▶ REQUEST
What lines in the records include the string "Zend"? Return each one.

▶ DATA SECTION
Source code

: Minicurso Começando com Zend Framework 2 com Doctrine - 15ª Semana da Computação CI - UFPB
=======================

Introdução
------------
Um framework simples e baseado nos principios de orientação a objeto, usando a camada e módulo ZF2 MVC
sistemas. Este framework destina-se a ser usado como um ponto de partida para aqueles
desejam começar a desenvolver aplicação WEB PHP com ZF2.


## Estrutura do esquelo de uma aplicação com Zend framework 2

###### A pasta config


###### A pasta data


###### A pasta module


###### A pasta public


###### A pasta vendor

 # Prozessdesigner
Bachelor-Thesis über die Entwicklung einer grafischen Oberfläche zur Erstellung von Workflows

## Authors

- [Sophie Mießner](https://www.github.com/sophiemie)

▶ ANSWER SPACE
: Minicurso Começando com Zend Framework 2 com Doctrine - 15ª Semana da Computação CI - UFPB
## Estrutura do esquelo de uma aplicação com Zend framework 2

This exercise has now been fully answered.